Consigna: Reproduce íntegro y sin cambios el texto sobre la pasión por el ajedrez.

Texto seleccionado:
La pasión que enciende la sangre

domingo, 23 de mayo de 2010 · 01:00

MÉXICO, D.F., 19 de mayo (apro).- Alguna vez, al excampeón mundial de ajedrez, Emanuel Lasker, le preguntaron qué opinión le merecía cierto jugador. Su respuesta fue ésta: “No llegará lejos, porque no tiene esa pasión que enciende la sangre”. Y probablemente el viejo maestro tenía razón. Por algún motivo el ajedrez, cuando atrapa, lo hace para toda la vida.

Cuenta, por ejemplo, Mijaíl Tal que la primera vez que se tiene contacto con el ajedrez es parecido a la inoculación de un virus. Uno aprende las reglas básicas, juega una tarde y de regreso a casa no sabe que ya el virus está haciendo efecto y que la “enfermedad” es de por vida.

Esto viene a cuento porque, a través de Facebook, reencontré a un exjuvenil de Argentina, Sergio Negri, maestro FIDE, y ahora un mejor amigo al que conocí hace ya muchos años en mi primer viaje a Buenos Aires. Negri ya jugaba mejor que yo en esas épocas.

Luchaba dentro del fuerte circuito argentino de ajedrez y prometía quizás una estupenda carrera ajedrecística. Sin embargo, cuando uno es joven y sin ninguna obligación, las cosas parecen fáciles. Pero hay obligaciones, como estudiar una carrera universitaria y dedicarse a algo “serio”. Sí, sí, el ajedrez es divertido, sensacional, pero no deja de ser un mero hobby, una afición ¿no?

Sergio me escribía sobre el particular y me decía: “Juego con poca frecuencia, pero la pasión sigue intacta”.

Conjunto de datos:
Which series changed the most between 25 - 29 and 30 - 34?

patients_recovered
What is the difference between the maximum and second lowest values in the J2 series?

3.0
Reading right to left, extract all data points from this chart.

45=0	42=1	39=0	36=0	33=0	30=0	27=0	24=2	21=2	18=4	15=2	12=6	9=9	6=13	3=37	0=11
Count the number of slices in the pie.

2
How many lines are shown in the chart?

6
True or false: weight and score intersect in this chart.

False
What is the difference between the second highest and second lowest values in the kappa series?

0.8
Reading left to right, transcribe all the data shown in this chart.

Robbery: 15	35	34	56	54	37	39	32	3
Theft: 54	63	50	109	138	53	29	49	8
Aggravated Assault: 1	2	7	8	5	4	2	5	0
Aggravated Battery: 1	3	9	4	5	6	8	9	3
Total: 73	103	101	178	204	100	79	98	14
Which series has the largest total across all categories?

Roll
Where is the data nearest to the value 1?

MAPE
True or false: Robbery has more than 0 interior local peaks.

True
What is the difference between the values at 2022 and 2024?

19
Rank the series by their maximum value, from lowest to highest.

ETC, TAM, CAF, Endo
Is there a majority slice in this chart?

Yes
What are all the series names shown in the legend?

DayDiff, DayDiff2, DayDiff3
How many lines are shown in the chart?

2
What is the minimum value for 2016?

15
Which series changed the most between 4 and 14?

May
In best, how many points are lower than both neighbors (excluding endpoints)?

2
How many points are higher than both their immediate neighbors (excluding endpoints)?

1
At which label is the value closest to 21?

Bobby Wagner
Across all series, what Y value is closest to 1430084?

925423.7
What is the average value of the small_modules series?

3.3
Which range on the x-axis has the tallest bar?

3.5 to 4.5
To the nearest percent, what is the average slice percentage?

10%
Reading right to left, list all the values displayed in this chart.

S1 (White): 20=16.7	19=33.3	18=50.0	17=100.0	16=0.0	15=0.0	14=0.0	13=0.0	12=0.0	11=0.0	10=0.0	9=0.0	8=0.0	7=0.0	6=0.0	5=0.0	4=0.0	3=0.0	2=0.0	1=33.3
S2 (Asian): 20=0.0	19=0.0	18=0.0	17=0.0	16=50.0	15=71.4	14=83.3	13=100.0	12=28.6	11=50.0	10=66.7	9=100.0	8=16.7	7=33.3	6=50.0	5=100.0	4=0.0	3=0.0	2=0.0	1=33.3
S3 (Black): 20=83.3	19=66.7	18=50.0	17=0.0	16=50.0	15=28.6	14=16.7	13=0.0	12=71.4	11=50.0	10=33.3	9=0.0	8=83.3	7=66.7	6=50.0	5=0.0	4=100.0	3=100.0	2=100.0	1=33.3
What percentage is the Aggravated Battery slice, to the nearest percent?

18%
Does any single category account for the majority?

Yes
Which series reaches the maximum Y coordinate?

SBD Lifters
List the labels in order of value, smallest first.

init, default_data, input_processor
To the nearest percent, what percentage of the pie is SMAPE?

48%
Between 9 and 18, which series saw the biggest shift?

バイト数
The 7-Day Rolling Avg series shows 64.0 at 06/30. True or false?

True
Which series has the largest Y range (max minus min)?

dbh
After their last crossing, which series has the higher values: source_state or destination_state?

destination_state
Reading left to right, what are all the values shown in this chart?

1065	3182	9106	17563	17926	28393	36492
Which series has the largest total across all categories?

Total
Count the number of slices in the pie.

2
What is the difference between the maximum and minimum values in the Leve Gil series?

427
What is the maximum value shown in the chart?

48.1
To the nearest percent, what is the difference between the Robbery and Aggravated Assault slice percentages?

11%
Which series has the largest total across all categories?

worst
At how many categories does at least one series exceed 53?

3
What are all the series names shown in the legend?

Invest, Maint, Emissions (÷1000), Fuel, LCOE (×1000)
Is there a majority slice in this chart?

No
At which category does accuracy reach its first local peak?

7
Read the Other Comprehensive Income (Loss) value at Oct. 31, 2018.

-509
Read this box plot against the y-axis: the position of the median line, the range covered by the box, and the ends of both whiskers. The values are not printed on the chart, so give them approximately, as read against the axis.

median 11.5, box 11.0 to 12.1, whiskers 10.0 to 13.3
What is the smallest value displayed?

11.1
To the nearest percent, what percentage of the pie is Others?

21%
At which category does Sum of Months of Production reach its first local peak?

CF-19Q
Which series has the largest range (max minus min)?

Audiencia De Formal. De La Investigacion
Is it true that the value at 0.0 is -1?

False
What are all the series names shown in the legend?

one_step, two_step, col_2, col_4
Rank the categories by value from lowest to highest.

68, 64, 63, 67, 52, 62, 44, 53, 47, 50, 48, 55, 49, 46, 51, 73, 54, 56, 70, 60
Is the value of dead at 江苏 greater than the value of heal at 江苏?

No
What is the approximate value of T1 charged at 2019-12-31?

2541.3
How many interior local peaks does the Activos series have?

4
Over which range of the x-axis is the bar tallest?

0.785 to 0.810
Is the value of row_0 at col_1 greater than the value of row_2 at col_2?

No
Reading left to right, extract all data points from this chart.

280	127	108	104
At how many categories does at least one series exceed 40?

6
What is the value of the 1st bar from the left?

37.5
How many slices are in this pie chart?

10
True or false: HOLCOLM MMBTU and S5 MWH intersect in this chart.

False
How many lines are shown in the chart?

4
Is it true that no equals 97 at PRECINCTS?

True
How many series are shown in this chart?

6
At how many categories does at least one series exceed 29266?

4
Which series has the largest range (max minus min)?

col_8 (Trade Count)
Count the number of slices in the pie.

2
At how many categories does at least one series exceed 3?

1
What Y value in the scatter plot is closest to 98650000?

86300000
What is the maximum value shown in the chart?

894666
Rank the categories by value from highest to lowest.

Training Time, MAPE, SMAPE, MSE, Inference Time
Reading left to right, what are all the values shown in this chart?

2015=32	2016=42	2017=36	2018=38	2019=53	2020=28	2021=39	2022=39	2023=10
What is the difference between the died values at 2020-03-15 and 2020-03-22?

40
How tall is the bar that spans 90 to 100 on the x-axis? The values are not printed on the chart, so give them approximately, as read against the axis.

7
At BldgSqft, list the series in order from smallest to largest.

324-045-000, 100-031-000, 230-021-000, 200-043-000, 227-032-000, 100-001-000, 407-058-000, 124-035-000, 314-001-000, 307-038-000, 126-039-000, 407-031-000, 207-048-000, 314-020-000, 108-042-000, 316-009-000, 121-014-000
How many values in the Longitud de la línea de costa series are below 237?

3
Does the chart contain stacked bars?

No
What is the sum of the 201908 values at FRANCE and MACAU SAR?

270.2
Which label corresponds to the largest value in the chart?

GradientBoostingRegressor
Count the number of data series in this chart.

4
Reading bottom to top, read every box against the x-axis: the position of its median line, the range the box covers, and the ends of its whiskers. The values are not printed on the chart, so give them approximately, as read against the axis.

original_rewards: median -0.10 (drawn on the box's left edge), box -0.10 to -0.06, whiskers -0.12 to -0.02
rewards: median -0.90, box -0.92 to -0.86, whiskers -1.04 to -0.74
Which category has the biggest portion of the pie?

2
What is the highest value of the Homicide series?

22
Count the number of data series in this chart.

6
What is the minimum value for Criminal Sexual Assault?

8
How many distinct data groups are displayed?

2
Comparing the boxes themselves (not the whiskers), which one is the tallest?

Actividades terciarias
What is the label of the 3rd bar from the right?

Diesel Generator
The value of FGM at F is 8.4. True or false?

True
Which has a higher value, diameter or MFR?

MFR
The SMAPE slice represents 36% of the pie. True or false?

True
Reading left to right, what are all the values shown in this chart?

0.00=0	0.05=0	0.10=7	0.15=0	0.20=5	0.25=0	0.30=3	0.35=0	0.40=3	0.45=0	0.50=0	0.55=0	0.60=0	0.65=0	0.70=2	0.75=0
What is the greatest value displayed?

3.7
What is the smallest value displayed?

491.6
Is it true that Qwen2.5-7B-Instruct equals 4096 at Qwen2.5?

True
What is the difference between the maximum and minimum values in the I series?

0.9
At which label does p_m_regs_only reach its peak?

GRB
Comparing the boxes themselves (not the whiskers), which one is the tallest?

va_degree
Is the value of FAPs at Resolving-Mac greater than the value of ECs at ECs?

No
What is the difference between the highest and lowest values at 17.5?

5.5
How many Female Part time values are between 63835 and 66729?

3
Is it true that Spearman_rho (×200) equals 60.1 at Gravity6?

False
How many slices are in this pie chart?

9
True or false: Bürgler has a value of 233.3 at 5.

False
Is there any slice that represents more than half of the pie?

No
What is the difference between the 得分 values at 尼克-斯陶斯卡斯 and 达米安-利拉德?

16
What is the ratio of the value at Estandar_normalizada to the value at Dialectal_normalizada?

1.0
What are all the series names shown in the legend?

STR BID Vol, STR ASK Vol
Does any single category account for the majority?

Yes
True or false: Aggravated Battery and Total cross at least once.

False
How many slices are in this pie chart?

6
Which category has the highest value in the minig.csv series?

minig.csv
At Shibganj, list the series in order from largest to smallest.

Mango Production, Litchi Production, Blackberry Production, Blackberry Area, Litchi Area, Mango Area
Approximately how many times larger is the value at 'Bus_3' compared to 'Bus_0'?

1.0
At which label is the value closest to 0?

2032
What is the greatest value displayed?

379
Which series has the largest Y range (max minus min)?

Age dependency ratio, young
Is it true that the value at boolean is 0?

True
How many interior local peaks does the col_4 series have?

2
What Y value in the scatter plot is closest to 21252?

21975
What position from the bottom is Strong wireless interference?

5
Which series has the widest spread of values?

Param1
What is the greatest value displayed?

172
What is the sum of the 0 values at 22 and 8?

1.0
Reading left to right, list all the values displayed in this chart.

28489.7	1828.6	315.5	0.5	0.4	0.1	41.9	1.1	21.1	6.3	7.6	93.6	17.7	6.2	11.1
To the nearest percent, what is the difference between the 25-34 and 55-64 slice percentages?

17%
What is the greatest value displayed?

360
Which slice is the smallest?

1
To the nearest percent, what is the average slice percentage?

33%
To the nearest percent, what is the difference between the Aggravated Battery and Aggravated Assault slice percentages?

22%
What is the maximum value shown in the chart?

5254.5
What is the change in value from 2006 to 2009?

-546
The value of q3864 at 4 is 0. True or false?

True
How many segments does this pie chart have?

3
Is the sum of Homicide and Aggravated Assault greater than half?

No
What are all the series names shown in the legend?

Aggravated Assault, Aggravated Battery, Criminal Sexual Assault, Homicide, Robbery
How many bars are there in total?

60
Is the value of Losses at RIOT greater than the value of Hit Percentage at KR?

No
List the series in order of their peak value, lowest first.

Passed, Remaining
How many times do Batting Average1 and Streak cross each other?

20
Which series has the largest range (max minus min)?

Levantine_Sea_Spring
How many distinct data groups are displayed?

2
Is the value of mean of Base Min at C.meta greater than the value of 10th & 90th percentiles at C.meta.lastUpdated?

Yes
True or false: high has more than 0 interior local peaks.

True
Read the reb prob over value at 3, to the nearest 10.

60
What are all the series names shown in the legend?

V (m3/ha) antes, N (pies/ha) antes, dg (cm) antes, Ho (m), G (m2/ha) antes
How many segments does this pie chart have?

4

Solución:
La pasión que enciende la sangre

domingo, 23 de mayo de 2010 · 01:00

MÉXICO, D.F., 19 de mayo (apro).- Alguna vez, al excampeón mundial de ajedrez, Emanuel Lasker, le preguntaron qué opinión le merecía cierto jugador. Su respuesta fue ésta: “No llegará lejos, porque no tiene esa pasión que enciende la sangre”. Y probablemente el viejo maestro tenía razón. Por algún motivo el ajedrez, cuando atrapa, lo hace para toda la vida.

Cuenta, por ejemplo, Mijaíl Tal que la primera vez que se tiene contacto con el ajedrez es parecido a la inoculación de un virus. Uno aprende las reglas básicas, juega una tarde y de regreso a casa no sabe que ya el virus está haciendo efecto y que la “enfermedad” es de por vida.

Esto viene a cuento porque, a través de Facebook, reencontré a un exjuvenil de Argentina, Sergio Negri, maestro FIDE, y ahora un mejor amigo al que conocí hace ya muchos años en mi primer viaje a Buenos Aires. Negri ya jugaba mejor que yo en esas épocas.

Luchaba dentro del fuerte circuito argentino de ajedrez y prometía quizás una estupenda carrera ajedrecística. Sin embargo, cuando uno es joven y sin ninguna obligación, las cosas parecen fáciles. Pero hay obligaciones, como estudiar una carrera universitaria y dedicarse a algo “serio”. Sí, sí, el ajedrez es divertido, sensacional, pero no deja de ser un mero hobby, una afición ¿no?

Sergio me escribía sobre el particular y me decía: “Juego con poca frecuencia, pero la pasión sigue intacta”.